Re: DROP TABLE and autovacuum

Lists: pgsql-hackerspgsql-patches
From: ITAGAKI Takahiro <itagaki(dot)takahiro(at)oss(dot)ntt(dot)co(dot)jp>
To: pgsql-hackers(at)postgresql(dot)org
Subject: DROP TABLE and autovacuum
Date: 2007-06-13 06:28:51
Message-ID: 20070613141752.22EC.ITAGAKI.TAKAHIRO@oss.ntt.co.jp
Views: Raw Message | Whole Thread | Download mbox | Resend email
Lists: pgsql-hackers pgsql-patches

If we tries to drop the table on which autovacuum is running, we have to
wait finish of the vacuum. However, the vacuuming effort goes to waste for
the table being dropped or rewritten. Meanwhile, we've already had the
autovacuum killer triggered in CREATE/DROP/RENAME DATABASE commands.
Can we extend the feature to several TABLE commands?

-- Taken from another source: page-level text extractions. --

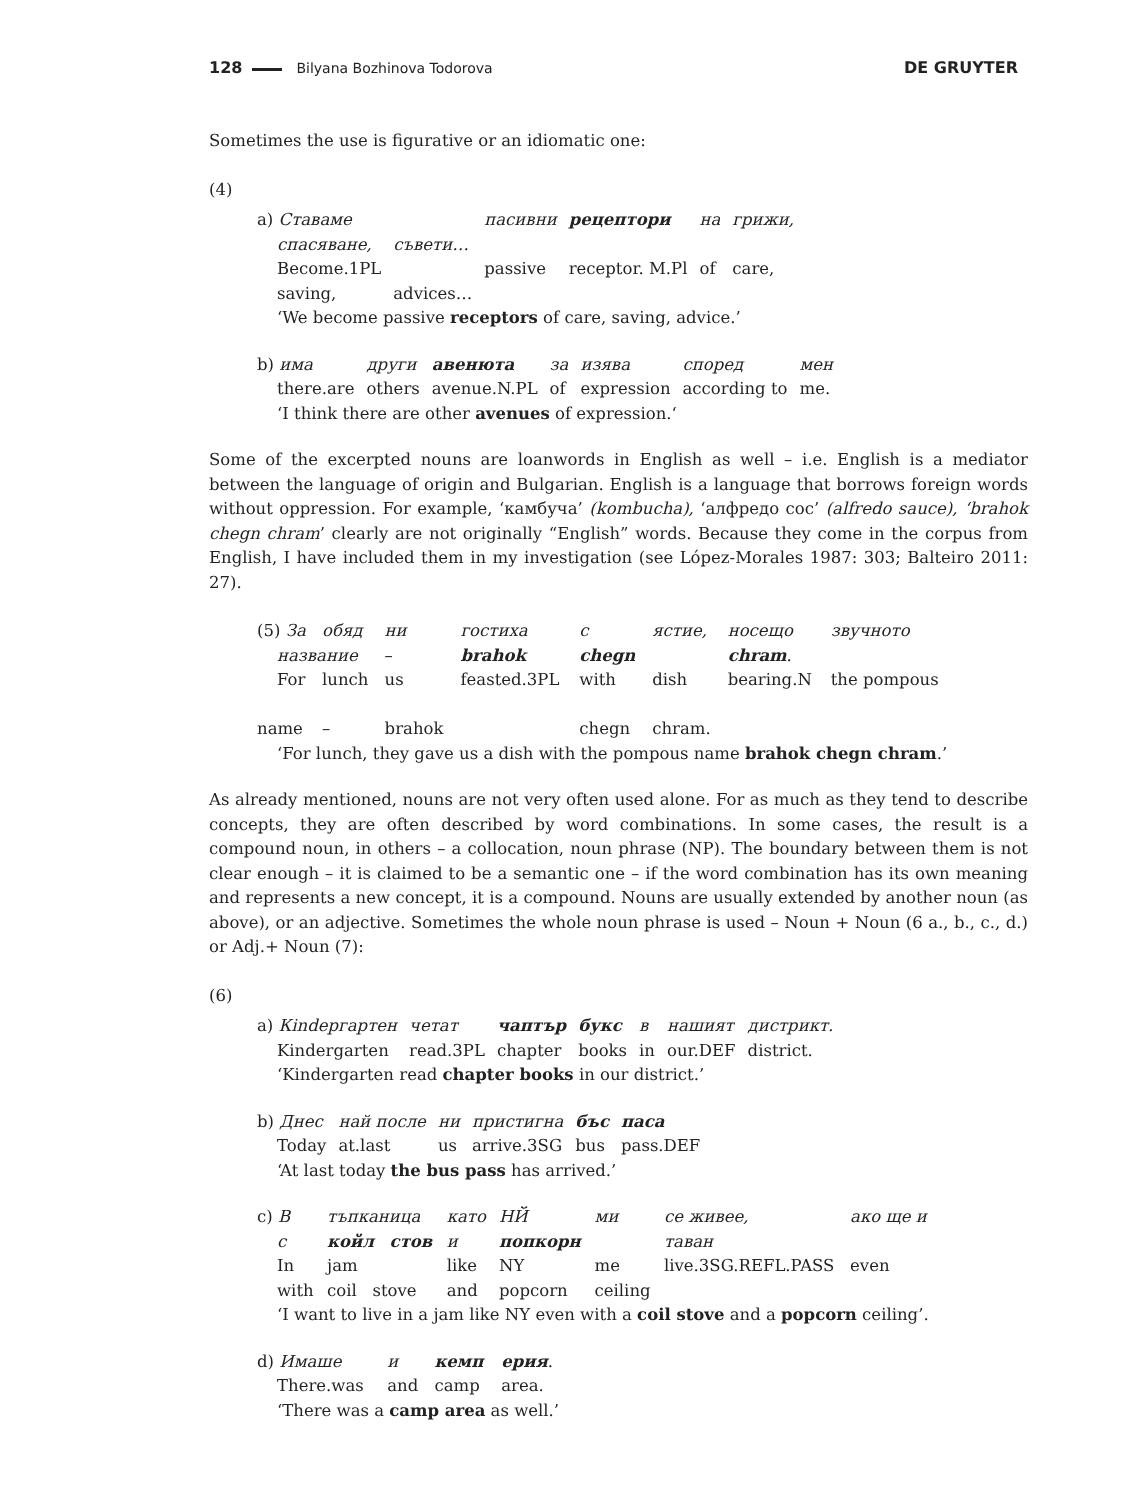128 Bilyana Bozhinova Todorova DE GRUYTER
Sometimes the use is figurative or an idiomatic one:
(4)
| a) Ставаме | | пасивни | рецептори | на | грижи, |
| спасяване, | съвети… | | | | |
| Become.1PL | | passive | receptor. M.Pl | of | care, |
| saving, | advices… | | | | |
| ‘We become passive receptors of care, saving, advice.’ | | | | | |
| b) има | други | авенюта | за | изява | според | мен |
| there.are | others | avenue.N.PL | of | expression | according to | me. |
| ‘I think there are other avenues of expression.‘ | | | | | | |
Some of the excerpted nouns are loanwords in English as well – i.e. English is a mediator between the language of origin and Bulgarian. English is a language that borrows foreign words without oppression. For example, ‘камбуча’ (kombucha), ‘алфредо сос’ (alfredo sauce), ‘brahok chegn chram’ clearly are not originally “English” words. Because they come in the corpus from English, I have included them in my investigation (see López-Morales 1987: 303; Balteiro 2011: 27).
| (5) За | обяд | ни | гостиха | с | ястие, | носещо | звучното |
| название | | – | brahok | chegn | | chram . | |
| For | lunch | us | feasted.3PL | with | dish | bearing.N | the pompous |
| name | – | brahok | | chegn | chram. | | |
| ‘For lunch, they gave us a dish with the pompous name brahok chegn chram .’ | | | | | | | |
As already mentioned, nouns are not very often used alone. For as much as they tend to describe concepts, they are often described by word combinations. In some cases, the result is a compound noun, in others – a collocation, noun phrase (NP). The boundary between them is not clear enough – it is claimed to be a semantic one – if the word combination has its own meaning and represents a new concept, it is a compound. Nouns are usually extended by another noun (as above), or an adjective. Sometimes the whole noun phrase is used – Noun + Noun (6 a., b., c., d.) or Adj.+ Noun (7):
(6)
| a) Кindергартен | четат | чаптър | букс | в | нашият | дистрикт. |
| Kindergarten | read.3PL | chapter | books | in | our.DEF | district. |
| ‘Kindergarten read chapter books in our district.’ | | | | | | |
| b) Днес | най после | ни | пристигна | бъс | паса |
| Today | at.last | us | arrive.3SG | bus | pass.DEF |
| ‘At last today the bus pass has arrived.’ | | | | | |
| c) В | тъпканица | като | НЙ | ми | се живее, | ако ще и |
| с | койл стов | и | попкорн | | таван | |
| In | jam | like | NY | me | live.3SG.REFL.PASS | even |
| with | coil stove | and | popcorn | ceiling | | |
| ‘I want to live in a jam like NY even with a coil stove and a popcorn ceiling’. | | | | | | |
| d) Имаше | и | кемп | ерия . |
| There.was | and | camp | area. |
| ‘There was a camp area as well.’ | | | |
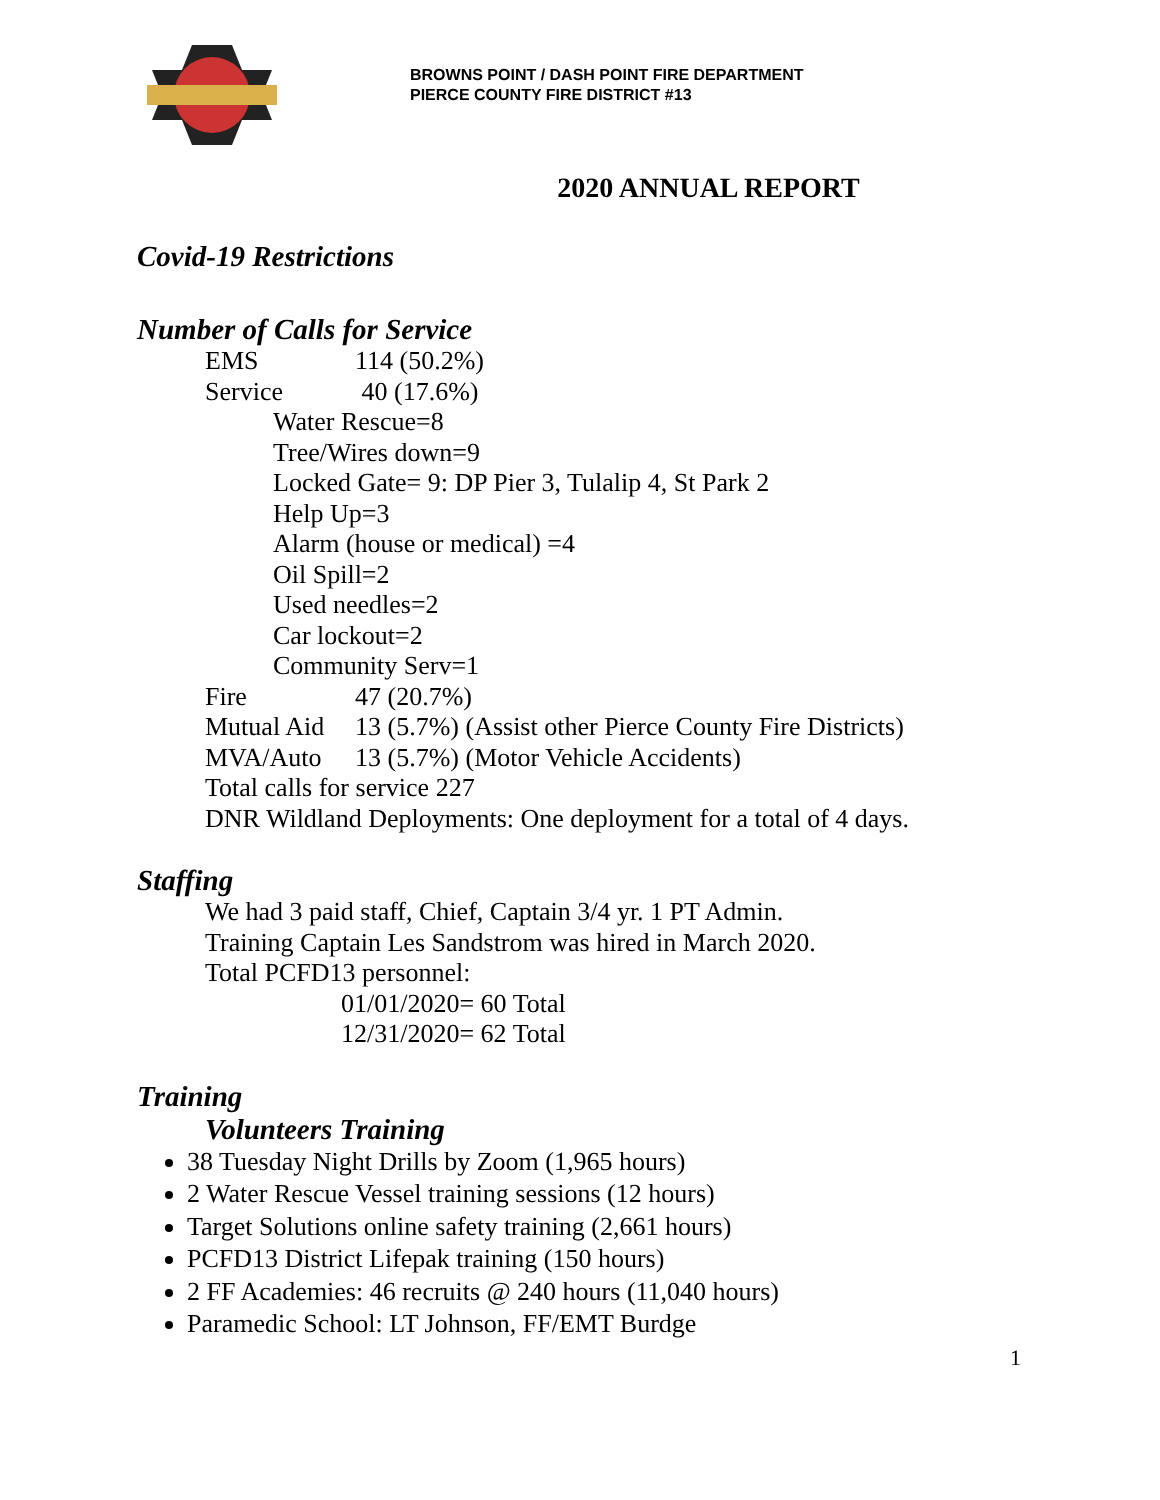BROWNS POINT / DASH POINT FIRE DEPARTMENT
PIERCE COUNTY FIRE DISTRICT #13
2020 ANNUAL REPORT
Covid-19 Restrictions
Number of Calls for Service
EMS 114 (50.2%)
Service 40 (17.6%)
Water Rescue=8
Tree/Wires down=9
Locked Gate= 9: DP Pier 3, Tulalip 4, St Park 2
Help Up=3
Alarm (house or medical) =4
Oil Spill=2
Used needles=2
Car lockout=2
Community Serv=1
Fire 47 (20.7%)
Mutual Aid 13 (5.7%) (Assist other Pierce County Fire Districts)
MVA/Auto 13 (5.7%) (Motor Vehicle Accidents)
Total calls for service 227
DNR Wildland Deployments: One deployment for a total of 4 days.
Staffing
We had 3 paid staff, Chief, Captain 3/4 yr. 1 PT Admin.
Training Captain Les Sandstrom was hired in March 2020.
Total PCFD13 personnel:
01/01/2020= 60 Total
12/31/2020= 62 Total
Training
Volunteers Training
38 Tuesday Night Drills by Zoom (1,965 hours)
2 Water Rescue Vessel training sessions (12 hours)
Target Solutions online safety training (2,661 hours)
PCFD13 District Lifepak training (150 hours)
2 FF Academies: 46 recruits @ 240 hours (11,040 hours)
Paramedic School: LT Johnson, FF/EMT Burdge
1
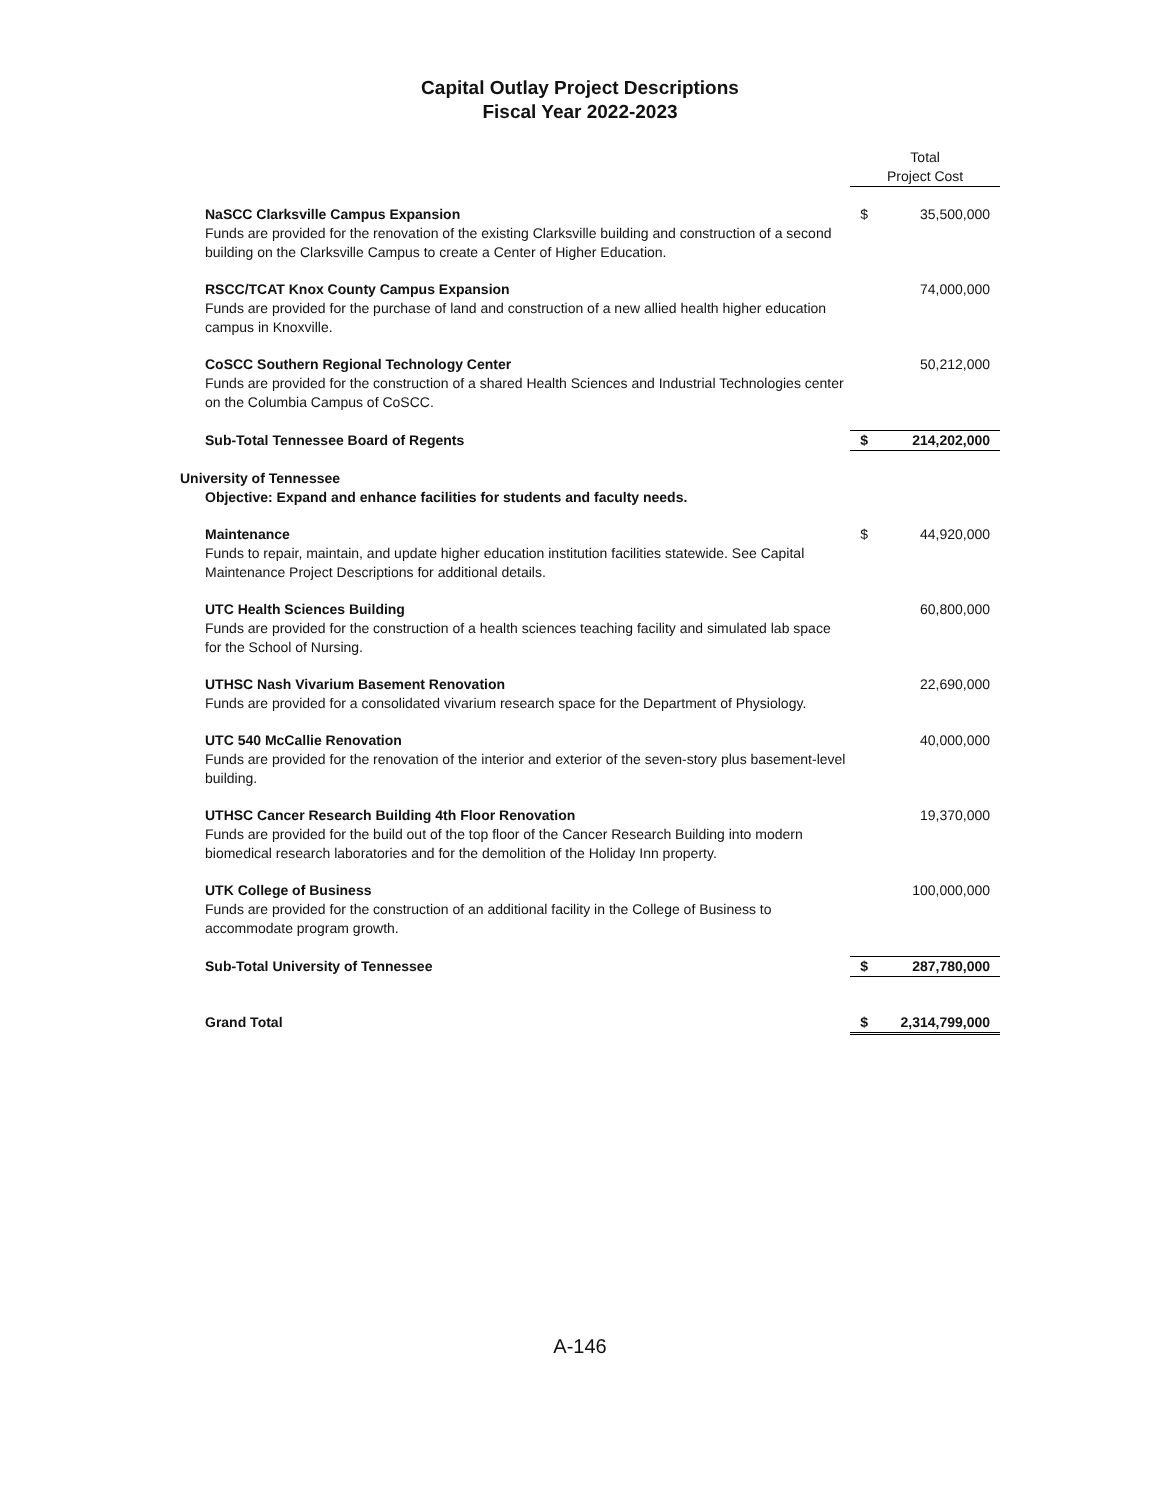Capital Outlay Project Descriptions
Fiscal Year 2022-2023
| | Total Project Cost | |
| NaSCC Clarksville Campus Expansion Funds are provided for the renovation of the existing Clarksville building and construction of a second building on the Clarksville Campus to create a Center of Higher Education. | $ | 35,500,000 |
| RSCC/TCAT Knox County Campus Expansion Funds are provided for the purchase of land and construction of a new allied health higher education campus in Knoxville. | | 74,000,000 |
| CoSCC Southern Regional Technology Center Funds are provided for the construction of a shared Health Sciences and Industrial Technologies center on the Columbia Campus of CoSCC. | | 50,212,000 |
| Sub-Total Tennessee Board of Regents | $ | 214,202,000 |
| University of Tennessee Objective: Expand and enhance facilities for students and faculty needs. | | |
| Maintenance Funds to repair, maintain, and update higher education institution facilities statewide. See Capital Maintenance Project Descriptions for additional details. | $ | 44,920,000 |
| UTC Health Sciences Building Funds are provided for the construction of a health sciences teaching facility and simulated lab space for the School of Nursing. | | 60,800,000 |
| UTHSC Nash Vivarium Basement Renovation Funds are provided for a consolidated vivarium research space for the Department of Physiology. | | 22,690,000 |
| UTC 540 McCallie Renovation Funds are provided for the renovation of the interior and exterior of the seven-story plus basement-level building. | | 40,000,000 |
| UTHSC Cancer Research Building 4th Floor Renovation Funds are provided for the build out of the top floor of the Cancer Research Building into modern biomedical research laboratories and for the demolition of the Holiday Inn property. | | 19,370,000 |
| UTK College of Business Funds are provided for the construction of an additional facility in the College of Business to accommodate program growth. | | 100,000,000 |
| Sub-Total University of Tennessee | $ | 287,780,000 |
| Grand Total | $ | 2,314,799,000 |
A-146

One simple solution is that every time a non-autovacuum backend tries to
access a table with a lock equal or stronger than SHARE UPDATE EXCLUSIVE,
the backend checks whether some autovacuum workers are vacuuming the table
and send SIGINT to them.

Is this worth doing? Or are there any dangerous situation in it?

Regards,
---
ITAGAKI Takahiro
NTT Open Source Software Center


From: Alvaro Herrera <alvherre(at)commandprompt(dot)com>
To: ITAGAKI Takahiro <itagaki(dot)takahiro(at)oss(dot)ntt(dot)co(dot)jp>
Cc: pgsql-hackers(at)postgresql(dot)org
Subject: Re: DROP TABLE and autovacuum
Date: 2007-06-13 13:48:12
Message-ID: 20070613134812.GI4640@alvh.no-ip.org
Views: Raw Message | Whole Thread | Download mbox | Resend email
Lists: pgsql-hackers pgsql-patches

ITAGAKI Takahiro wrote:
> If we tries to drop the table on which autovacuum is running, we have to
> wait finish of the vacuum. However, the vacuuming effort goes to waste for
> the table being dropped or rewritten. Meanwhile, we've already had the
> autovacuum killer triggered in CREATE/DROP/RENAME DATABASE commands.
> Can we extend the feature to several TABLE commands?
>
> One simple solution is that every time a non-autovacuum backend tries to
> access a table with a lock equal or stronger than SHARE UPDATE EXCLUSIVE,
> the backend checks whether some autovacuum workers are vacuuming the table
> and send SIGINT to them.
>
> Is this worth doing? Or are there any dangerous situation in it?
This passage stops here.